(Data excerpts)
__________________________________________________
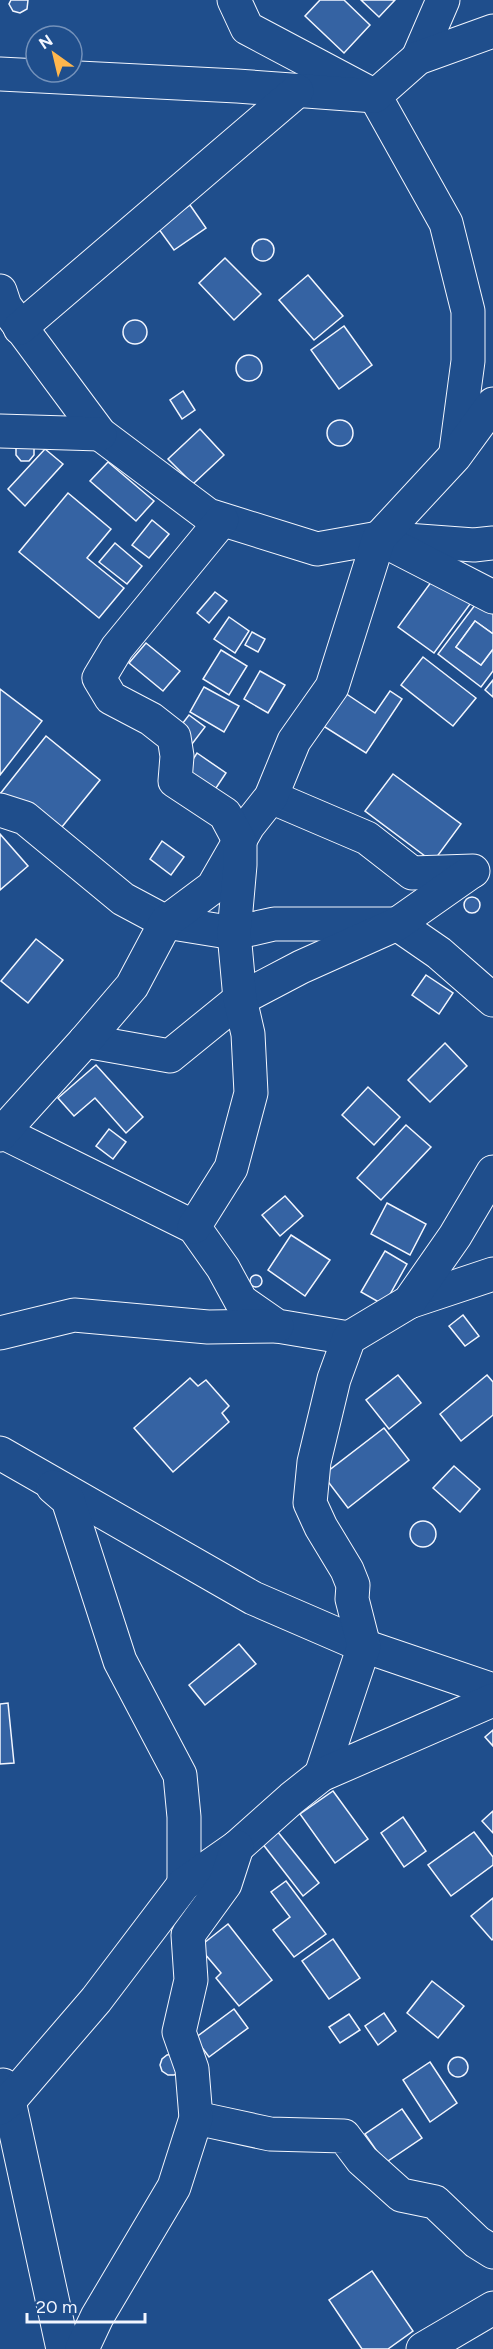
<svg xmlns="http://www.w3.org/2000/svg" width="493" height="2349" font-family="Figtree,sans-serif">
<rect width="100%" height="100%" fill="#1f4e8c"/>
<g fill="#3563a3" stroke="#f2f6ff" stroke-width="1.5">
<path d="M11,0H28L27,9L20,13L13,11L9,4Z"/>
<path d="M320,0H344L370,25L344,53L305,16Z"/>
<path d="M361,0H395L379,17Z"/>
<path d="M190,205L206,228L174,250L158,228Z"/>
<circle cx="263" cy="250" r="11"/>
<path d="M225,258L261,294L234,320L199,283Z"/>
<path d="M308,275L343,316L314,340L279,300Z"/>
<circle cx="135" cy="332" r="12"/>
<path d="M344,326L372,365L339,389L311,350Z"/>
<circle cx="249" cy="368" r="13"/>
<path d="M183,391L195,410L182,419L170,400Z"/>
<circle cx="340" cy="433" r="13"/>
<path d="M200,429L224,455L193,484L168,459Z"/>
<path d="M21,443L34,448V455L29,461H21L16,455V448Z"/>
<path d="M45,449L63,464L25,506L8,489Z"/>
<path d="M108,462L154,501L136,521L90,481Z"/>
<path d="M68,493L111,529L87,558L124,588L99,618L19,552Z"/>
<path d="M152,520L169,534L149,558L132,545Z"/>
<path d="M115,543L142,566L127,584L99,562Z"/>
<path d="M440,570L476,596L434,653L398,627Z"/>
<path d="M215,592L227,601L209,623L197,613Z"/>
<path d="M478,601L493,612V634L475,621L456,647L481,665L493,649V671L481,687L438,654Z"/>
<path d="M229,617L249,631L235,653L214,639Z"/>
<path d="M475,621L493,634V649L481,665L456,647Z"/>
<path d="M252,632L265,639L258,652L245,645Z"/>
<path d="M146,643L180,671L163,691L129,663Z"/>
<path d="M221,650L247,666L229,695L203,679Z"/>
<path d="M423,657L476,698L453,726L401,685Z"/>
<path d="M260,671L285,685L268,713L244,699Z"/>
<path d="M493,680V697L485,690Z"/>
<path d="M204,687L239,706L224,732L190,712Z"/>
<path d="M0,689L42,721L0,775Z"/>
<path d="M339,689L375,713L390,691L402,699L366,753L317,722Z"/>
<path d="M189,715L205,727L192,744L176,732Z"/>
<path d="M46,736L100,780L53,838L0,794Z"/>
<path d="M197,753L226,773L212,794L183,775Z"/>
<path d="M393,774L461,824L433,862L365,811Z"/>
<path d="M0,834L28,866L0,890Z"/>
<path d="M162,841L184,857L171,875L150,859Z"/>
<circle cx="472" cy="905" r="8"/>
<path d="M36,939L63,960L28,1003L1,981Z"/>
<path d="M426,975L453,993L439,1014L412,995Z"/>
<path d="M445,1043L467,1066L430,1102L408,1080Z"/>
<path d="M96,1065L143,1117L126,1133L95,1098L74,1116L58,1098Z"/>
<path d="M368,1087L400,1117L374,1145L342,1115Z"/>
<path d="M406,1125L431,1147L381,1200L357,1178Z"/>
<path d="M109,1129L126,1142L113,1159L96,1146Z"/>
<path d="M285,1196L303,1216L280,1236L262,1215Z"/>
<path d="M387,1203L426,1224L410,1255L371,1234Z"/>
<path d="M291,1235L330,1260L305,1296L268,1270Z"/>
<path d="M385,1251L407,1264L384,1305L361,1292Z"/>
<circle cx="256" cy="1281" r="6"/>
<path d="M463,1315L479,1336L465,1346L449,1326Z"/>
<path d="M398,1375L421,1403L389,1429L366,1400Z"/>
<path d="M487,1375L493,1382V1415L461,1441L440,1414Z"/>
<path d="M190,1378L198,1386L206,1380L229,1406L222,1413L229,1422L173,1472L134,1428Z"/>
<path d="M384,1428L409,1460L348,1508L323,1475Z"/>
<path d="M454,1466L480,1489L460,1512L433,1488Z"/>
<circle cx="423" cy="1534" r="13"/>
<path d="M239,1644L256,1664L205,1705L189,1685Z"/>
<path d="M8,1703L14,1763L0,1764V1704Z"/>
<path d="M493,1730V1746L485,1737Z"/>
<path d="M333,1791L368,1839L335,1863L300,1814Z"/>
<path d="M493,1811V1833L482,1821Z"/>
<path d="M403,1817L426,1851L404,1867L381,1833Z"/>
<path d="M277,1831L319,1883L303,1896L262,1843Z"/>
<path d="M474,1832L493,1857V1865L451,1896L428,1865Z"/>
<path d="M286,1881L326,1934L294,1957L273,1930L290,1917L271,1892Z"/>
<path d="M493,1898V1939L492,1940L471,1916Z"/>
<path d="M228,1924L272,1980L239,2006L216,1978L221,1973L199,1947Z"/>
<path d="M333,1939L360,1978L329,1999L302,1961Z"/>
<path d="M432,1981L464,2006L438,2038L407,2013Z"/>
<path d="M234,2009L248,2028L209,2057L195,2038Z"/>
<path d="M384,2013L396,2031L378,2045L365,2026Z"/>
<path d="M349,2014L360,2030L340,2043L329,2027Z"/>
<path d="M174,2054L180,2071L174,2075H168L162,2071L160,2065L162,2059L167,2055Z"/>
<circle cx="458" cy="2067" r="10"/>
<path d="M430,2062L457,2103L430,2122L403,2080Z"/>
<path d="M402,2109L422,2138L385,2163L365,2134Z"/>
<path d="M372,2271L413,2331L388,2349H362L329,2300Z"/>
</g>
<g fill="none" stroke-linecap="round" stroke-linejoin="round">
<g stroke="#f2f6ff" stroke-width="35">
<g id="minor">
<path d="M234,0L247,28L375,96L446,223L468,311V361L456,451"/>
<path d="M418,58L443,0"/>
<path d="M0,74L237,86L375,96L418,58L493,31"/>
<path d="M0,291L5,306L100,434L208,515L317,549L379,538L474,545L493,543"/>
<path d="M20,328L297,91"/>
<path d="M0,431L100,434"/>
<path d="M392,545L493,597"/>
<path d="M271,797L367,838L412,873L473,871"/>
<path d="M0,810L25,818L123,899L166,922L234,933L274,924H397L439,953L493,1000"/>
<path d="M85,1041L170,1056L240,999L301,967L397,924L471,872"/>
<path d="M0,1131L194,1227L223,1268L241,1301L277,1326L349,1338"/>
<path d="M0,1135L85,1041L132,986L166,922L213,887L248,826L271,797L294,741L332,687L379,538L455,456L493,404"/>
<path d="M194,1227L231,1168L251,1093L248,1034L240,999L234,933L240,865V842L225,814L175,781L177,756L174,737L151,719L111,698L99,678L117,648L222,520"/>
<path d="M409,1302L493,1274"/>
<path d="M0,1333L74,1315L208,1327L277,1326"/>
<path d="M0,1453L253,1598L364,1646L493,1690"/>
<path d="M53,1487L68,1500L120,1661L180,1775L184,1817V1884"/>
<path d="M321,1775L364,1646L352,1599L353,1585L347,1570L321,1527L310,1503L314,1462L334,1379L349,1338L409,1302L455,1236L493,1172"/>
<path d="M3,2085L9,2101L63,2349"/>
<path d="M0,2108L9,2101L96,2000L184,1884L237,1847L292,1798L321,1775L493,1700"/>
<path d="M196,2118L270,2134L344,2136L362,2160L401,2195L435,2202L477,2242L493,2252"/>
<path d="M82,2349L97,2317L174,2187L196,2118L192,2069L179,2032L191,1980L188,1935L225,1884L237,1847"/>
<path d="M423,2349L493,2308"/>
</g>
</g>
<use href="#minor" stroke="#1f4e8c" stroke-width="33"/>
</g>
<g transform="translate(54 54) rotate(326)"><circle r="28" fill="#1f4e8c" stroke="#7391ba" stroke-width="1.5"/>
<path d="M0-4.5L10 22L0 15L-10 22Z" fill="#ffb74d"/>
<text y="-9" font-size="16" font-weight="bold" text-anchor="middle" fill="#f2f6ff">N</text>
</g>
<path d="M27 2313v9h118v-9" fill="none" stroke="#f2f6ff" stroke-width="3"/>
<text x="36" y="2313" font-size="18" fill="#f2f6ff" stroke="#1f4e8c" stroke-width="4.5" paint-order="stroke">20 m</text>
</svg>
__________________________________________________
*WORK REQUEST*:
For every line above that holds the word "none", report the whole line.

*ANSWER TO THE EXERCISE*:
<g fill="none" stroke-linecap="round" stroke-linejoin="round">
<path d="M27 2313v9h118v-9" fill="none" stroke="#f2f6ff" stroke-width="3"/>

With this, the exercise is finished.